[EXTRACTED DATA — start]

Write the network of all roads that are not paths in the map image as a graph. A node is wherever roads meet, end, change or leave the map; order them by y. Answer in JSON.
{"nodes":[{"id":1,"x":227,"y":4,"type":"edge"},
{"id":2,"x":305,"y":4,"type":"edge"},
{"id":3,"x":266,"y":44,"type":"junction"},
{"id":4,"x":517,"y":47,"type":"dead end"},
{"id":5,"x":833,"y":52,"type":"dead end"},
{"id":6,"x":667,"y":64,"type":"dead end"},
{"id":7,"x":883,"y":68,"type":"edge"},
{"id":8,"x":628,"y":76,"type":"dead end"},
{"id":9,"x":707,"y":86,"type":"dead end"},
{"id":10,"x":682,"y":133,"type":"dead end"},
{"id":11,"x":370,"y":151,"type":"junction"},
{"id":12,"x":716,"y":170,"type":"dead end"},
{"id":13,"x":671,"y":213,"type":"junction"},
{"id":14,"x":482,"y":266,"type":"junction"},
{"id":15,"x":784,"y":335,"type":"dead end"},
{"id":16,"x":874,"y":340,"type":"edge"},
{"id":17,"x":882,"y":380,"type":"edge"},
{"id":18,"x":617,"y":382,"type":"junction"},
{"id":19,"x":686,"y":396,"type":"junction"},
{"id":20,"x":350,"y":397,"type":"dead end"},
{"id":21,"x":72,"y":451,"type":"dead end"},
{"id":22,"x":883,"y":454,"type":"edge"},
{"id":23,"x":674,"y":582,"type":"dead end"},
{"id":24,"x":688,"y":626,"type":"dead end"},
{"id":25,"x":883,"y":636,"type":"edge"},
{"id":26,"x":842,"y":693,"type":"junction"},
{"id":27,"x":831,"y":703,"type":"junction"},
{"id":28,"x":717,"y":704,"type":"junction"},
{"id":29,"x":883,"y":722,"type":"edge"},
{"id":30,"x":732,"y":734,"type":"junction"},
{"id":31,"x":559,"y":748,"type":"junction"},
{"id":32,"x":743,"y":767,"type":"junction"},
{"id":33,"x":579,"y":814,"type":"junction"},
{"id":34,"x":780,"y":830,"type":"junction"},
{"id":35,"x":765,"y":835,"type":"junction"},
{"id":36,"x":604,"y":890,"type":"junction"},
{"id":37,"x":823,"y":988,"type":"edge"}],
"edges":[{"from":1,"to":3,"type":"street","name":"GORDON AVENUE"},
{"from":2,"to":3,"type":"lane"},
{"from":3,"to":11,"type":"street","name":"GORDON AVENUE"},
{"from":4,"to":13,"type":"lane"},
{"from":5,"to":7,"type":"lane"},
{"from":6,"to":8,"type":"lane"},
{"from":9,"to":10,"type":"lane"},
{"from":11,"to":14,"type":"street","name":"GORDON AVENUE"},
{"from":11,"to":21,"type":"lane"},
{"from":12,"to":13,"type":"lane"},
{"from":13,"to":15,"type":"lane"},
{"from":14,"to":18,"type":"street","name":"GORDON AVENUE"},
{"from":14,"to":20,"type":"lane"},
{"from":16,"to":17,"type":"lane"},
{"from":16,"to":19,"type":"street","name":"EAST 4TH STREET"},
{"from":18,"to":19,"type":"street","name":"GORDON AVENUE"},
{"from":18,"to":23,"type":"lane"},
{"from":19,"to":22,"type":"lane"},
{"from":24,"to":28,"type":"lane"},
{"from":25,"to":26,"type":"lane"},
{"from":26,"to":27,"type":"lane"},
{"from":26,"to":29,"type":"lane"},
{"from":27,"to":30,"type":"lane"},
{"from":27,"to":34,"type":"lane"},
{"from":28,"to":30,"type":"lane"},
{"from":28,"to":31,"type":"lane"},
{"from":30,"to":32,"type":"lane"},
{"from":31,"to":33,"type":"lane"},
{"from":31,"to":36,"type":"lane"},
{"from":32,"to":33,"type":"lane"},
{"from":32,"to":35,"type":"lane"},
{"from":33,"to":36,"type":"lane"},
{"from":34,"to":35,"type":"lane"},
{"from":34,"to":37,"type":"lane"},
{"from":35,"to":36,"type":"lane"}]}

[EXTRACTED DATA — finish]

TASK TO COMPLETE =>
With nothing left out, copy every record exactly.

EXERCISE SOLUTION =>
Write the network of all roads that are not paths in the map image as a graph. A node is wherever roads meet, end, change or leave the map; order them by y. Answer in JSON.
{"nodes":[{"id":1,"x":227,"y":4,"type":"edge"},
{"id":2,"x":305,"y":4,"type":"edge"},
{"id":3,"x":266,"y":44,"type":"junction"},
{"id":4,"x":517,"y":47,"type":"dead end"},
{"id":5,"x":833,"y":52,"type":"dead end"},
{"id":6,"x":667,"y":64,"type":"dead end"},
{"id":7,"x":883,"y":68,"type":"edge"},
{"id":8,"x":628,"y":76,"type":"dead end"},
{"id":9,"x":707,"y":86,"type":"dead end"},
{"id":10,"x":682,"y":133,"type":"dead end"},
{"id":11,"x":370,"y":151,"type":"junction"},
{"id":12,"x":716,"y":170,"type":"dead end"},
{"id":13,"x":671,"y":213,"type":"junction"},
{"id":14,"x":482,"y":266,"type":"junction"},
{"id":15,"x":784,"y":335,"type":"dead end"},
{"id":16,"x":874,"y":340,"type":"edge"},
{"id":17,"x":882,"y":380,"type":"edge"},
{"id":18,"x":617,"y":382,"type":"junction"},
{"id":19,"x":686,"y":396,"type":"junction"},
{"id":20,"x":350,"y":397,"type":"dead end"},
{"id":21,"x":72,"y":451,"type":"dead end"},
{"id":22,"x":883,"y":454,"type":"edge"},
{"id":23,"x":674,"y":582,"type":"dead end"},
{"id":24,"x":688,"y":626,"type":"dead end"},
{"id":25,"x":883,"y":636,"type":"edge"},
{"id":26,"x":842,"y":693,"type":"junction"},
{"id":27,"x":831,"y":703,"type":"junction"},
{"id":28,"x":717,"y":704,"type":"junction"},
{"id":29,"x":883,"y":722,"type":"edge"},
{"id":30,"x":732,"y":734,"type":"junction"},
{"id":31,"x":559,"y":748,"type":"junction"},
{"id":32,"x":743,"y":767,"type":"junction"},
{"id":33,"x":579,"y":814,"type":"junction"},
{"id":34,"x":780,"y":830,"type":"junction"},
{"id":35,"x":765,"y":835,"type":"junction"},
{"id":36,"x":604,"y":890,"type":"junction"},
{"id":37,"x":823,"y":988,"type":"edge"}],
"edges":[{"from":1,"to":3,"type":"street","name":"GORDON AVENUE"},
{"from":2,"to":3,"type":"lane"},
{"from":3,"to":11,"type":"street","name":"GORDON AVENUE"},
{"from":4,"to":13,"type":"lane"},
{"from":5,"to":7,"type":"lane"},
{"from":6,"to":8,"type":"lane"},
{"from":9,"to":10,"type":"lane"},
{"from":11,"to":14,"type":"street","name":"GORDON AVENUE"},
{"from":11,"to":21,"type":"lane"},
{"from":12,"to":13,"type":"lane"},
{"from":13,"to":15,"type":"lane"},
{"from":14,"to":18,"type":"street","name":"GORDON AVENUE"},
{"from":14,"to":20,"type":"lane"},
{"from":16,"to":17,"type":"lane"},
{"from":16,"to":19,"type":"street","name":"EAST 4TH STREET"},
{"from":18,"to":19,"type":"street","name":"GORDON AVENUE"},
{"from":18,"to":23,"type":"lane"},
{"from":19,"to":22,"type":"lane"},
{"from":24,"to":28,"type":"lane"},
{"from":25,"to":26,"type":"lane"},
{"from":26,"to":27,"type":"lane"},
{"from":26,"to":29,"type":"lane"},
{"from":27,"to":30,"type":"lane"},
{"from":27,"to":34,"type":"lane"},
{"from":28,"to":30,"type":"lane"},
{"from":28,"to":31,"type":"lane"},
{"from":30,"to":32,"type":"lane"},
{"from":31,"to":33,"type":"lane"},
{"from":31,"to":36,"type":"lane"},
{"from":32,"to":33,"type":"lane"},
{"from":32,"to":35,"type":"lane"},
{"from":33,"to":36,"type":"lane"},
{"from":34,"to":35,"type":"lane"},
{"from":34,"to":37,"type":"lane"},
{"from":35,"to":36,"type":"lane"}]}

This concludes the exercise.